The C termini of G protein α subunits are critical for binding to their cognate receptors, and peptides corresponding to the C terminus can serve as competitive inhibitors of G protein-coupled receptor-G protein interactions. This interface is quite specific as a single amino acid difference annuls the ability of a Gα_i peptide to bind the A₁ adenosine receptor (Gilchrist, A., Mazzoni, M., Dineen, B., Dice, A., Linden, J., Dunwiddie, T., and Hamm, H. E. (1998) J. Biol. Chem. 273, 14912-14919). Recently, we demonstrated that a plasmid minigene vector encoding the C-terminal sequence of Gα_i could specifically inhibit downstream responses to agonist stimulation of the muscarinic M₂ receptor (Gilchrist, A., Bunemann, M., Li, A., Hosey, M. M., and H. E. Hamm (1999) J. Biol. Chem. 274, 6610-6616). To selectively antagonize G protein signal transduction events and determine which G protein underlies a given thrombin-induced response, we generated minigene vectors that encode the C-terminal sequence for each family of Gα subunits.
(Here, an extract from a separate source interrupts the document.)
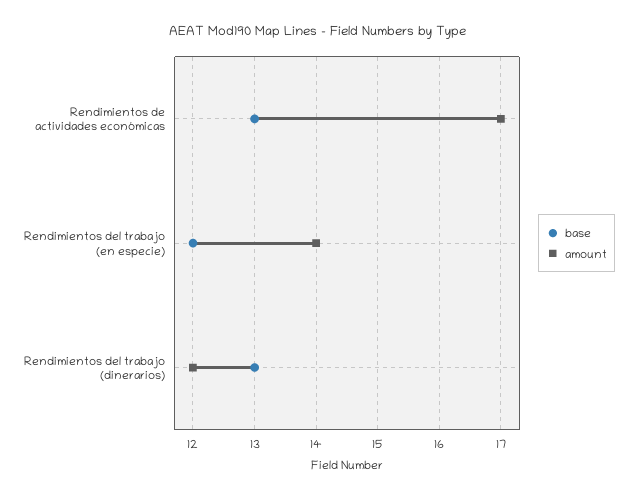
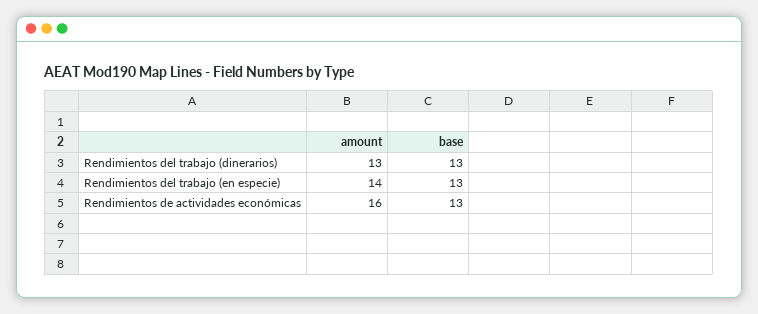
amount, Rendimientos de actividades económicas: 17 -> 16
base, Rendimientos del trabajo (en especie): 12 -> 13
amount, Rendimientos del trabajo (dinerarios): 12 -> 13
Minigene vectors expressing Gα C-terminal peptides (Gα_i, Gα _q, Gα₁₂, and Gα₁₃) or the control mini-gene vector, which expresses the Gα_i peptide in random order (G_iR), were systematically introduced into a human microvascular endothelial cell line. The C-terminal peptides serve as competitive inhibitors presumably by blocking the site on the G protein-coupled receptor that normally binds the G protein. Our results not only confirm that each G protein can control certain signaling events, they emphasize the specificity of the G protein-coupled receptor-G protein interface. In addition, the C-terminal Gα minigenes appear to be a powerful tool for dissecting out the G protein that mediates a given physiological function following thrombin activation.